Return all of the records below verbatim, leaving out the pictures.

(Record set Opens)

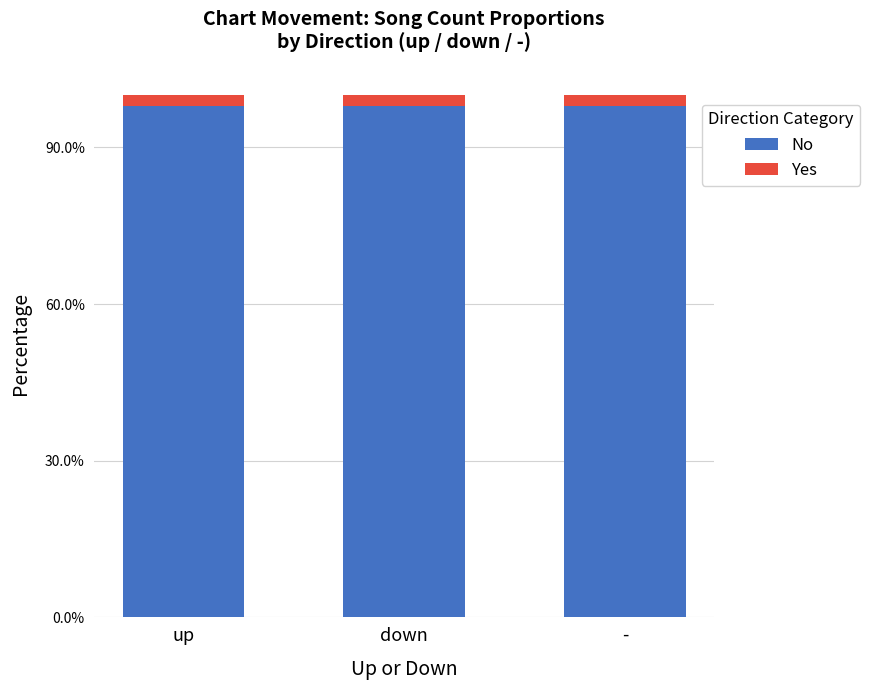

What is the label of the 3rd bar from the right?

up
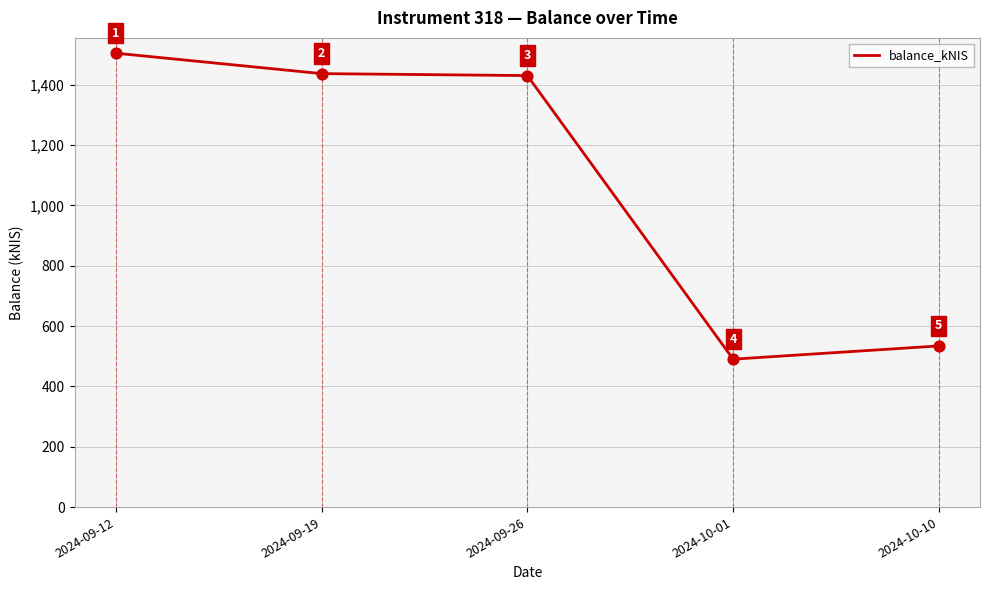

Between 2024-09-19 and 2024-09-12, which is larger?

2024-09-12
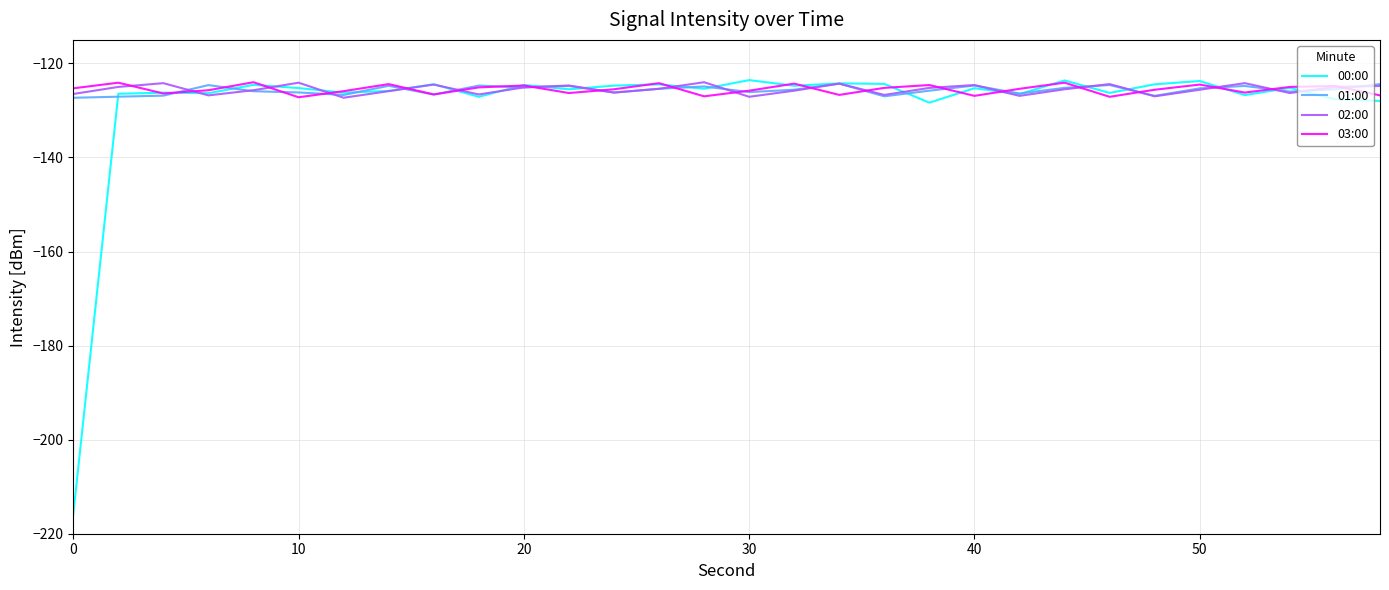

Which series has the widest spread of values?

00:00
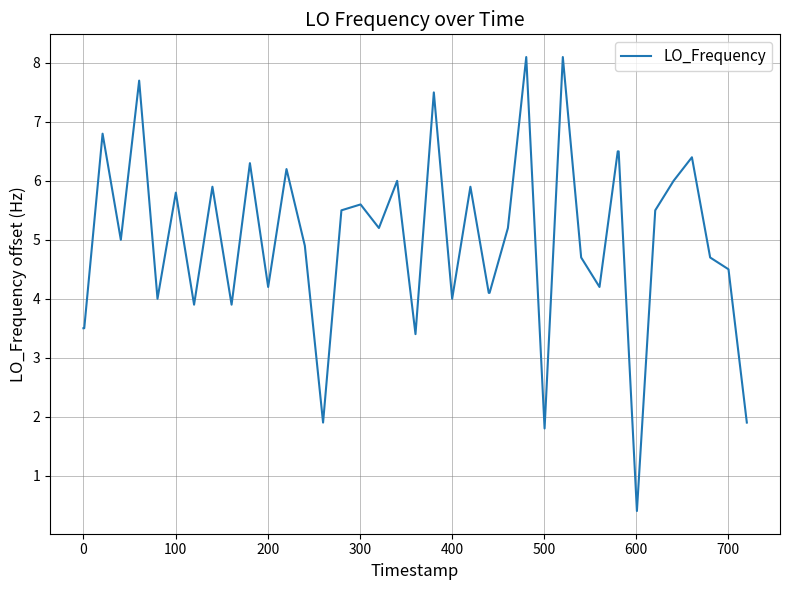

What is the maximum value shown in the chart?

8.1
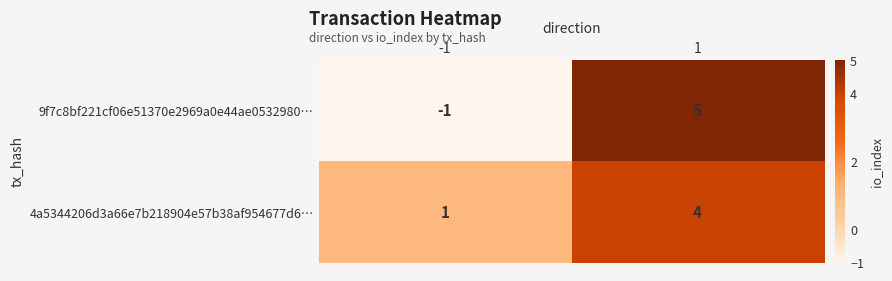

Which series has the largest total across all categories?

4a5344206d3a66e7b218904e57b38af954677d6…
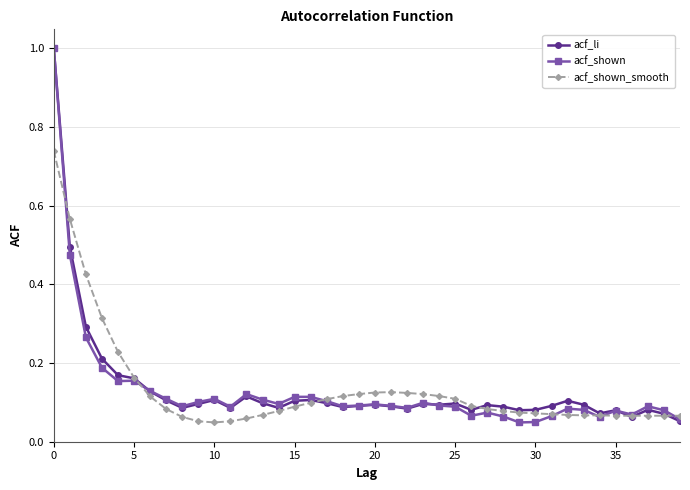

Count the number of data series in this chart.

3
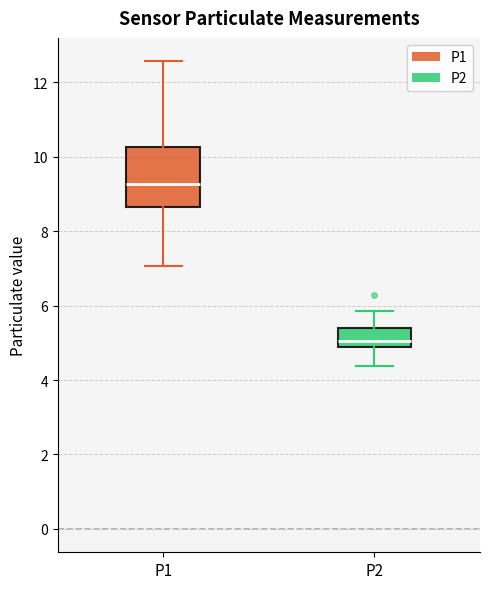

Reading left to right, transcribe this box plot: for each box, give where its median line is, the range the box spans, and where its two whiskers end, as read against the y-axis. The values are not printed on the chart, so give them approximately, as read against the axis.

P1: median 9.2, box 8.6 to 10.2, whiskers 7.0 to 12.6
P2: median 5.0 (just above the box's lower edge), box 5.0 to 5.4, whiskers 4.4 to 5.8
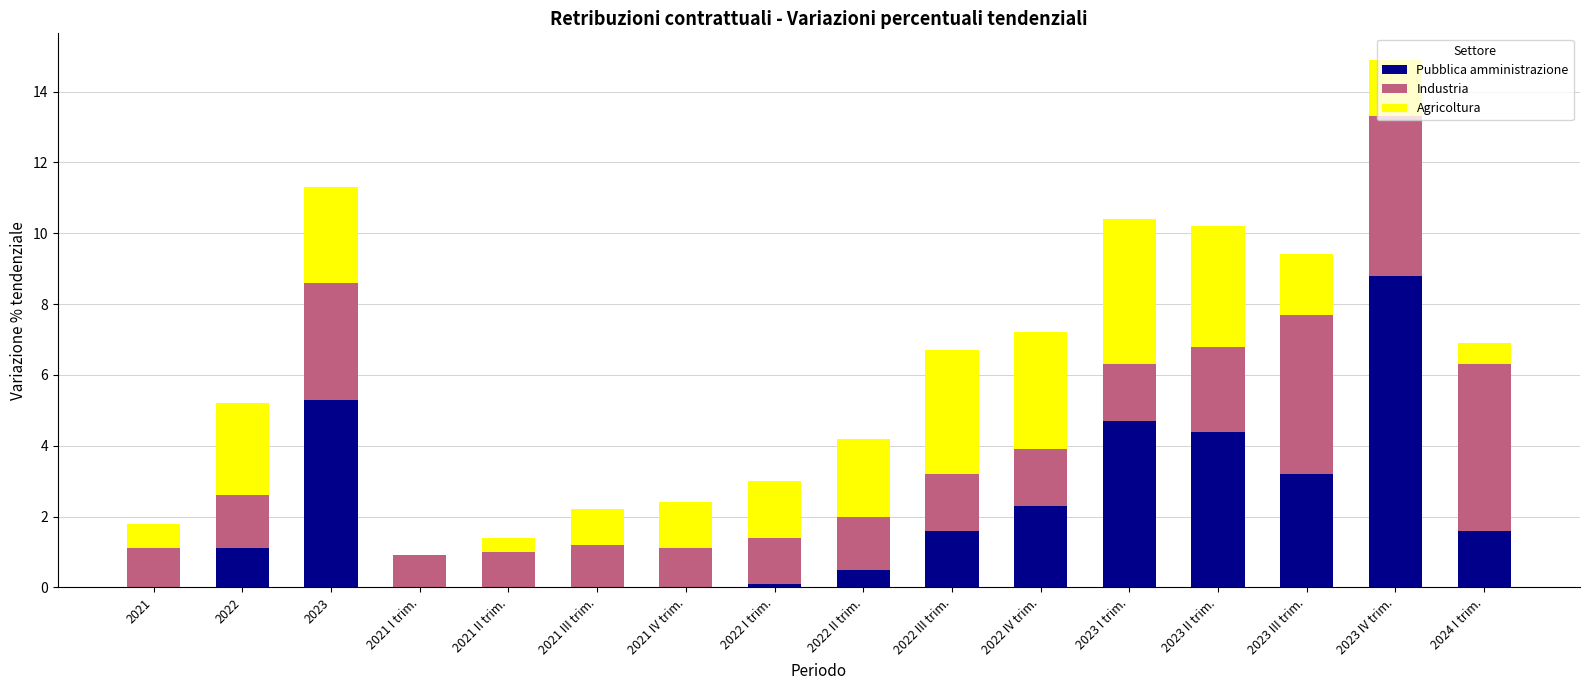

At which category is the sum across all series the highest?

2023 IV trim.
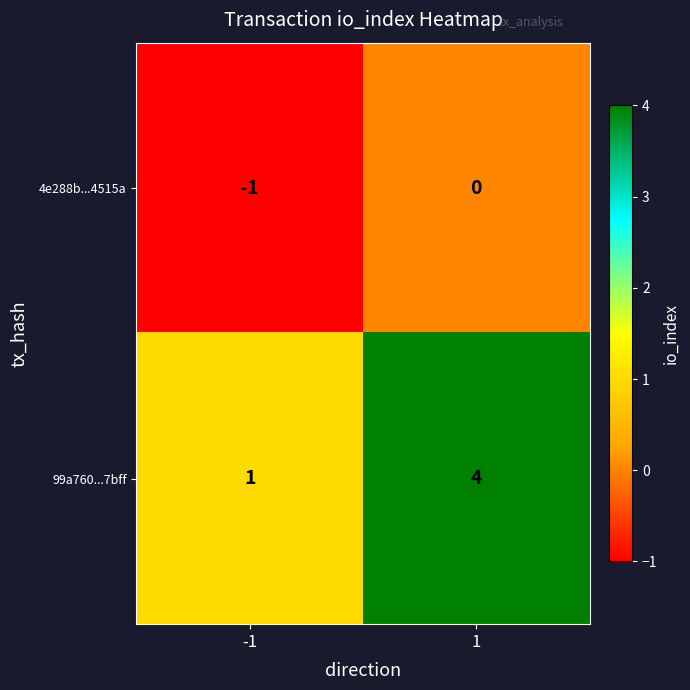

What is the difference between the maximum and minimum values in the 99a760...7bff series?

3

(Record set Closes)

Written reply =>
What is the label of the 3rd bar from the right?

up

Between 2024-09-19 and 2024-09-12, which is larger?

2024-09-12

Which series has the widest spread of values?

00:00

What is the maximum value shown in the chart?

8.1

Which series has the largest total across all categories?

4a5344206d3a66e7b218904e57b38af954677d6…

Count the number of data series in this chart.

3

Reading left to right, transcribe this box plot: for each box, give where its median line is, the range the box spans, and where its two whiskers end, as read against the y-axis. The values are not printed on the chart, so give them approximately, as read against the axis.

P1: median 9.2, box 8.6 to 10.2, whiskers 7.0 to 12.6
P2: median 5.0 (just above the box's lower edge), box 5.0 to 5.4, whiskers 4.4 to 5.8

At which category is the sum across all series the highest?

2023 IV trim.

What is the difference between the maximum and minimum values in the 99a760...7bff series?

3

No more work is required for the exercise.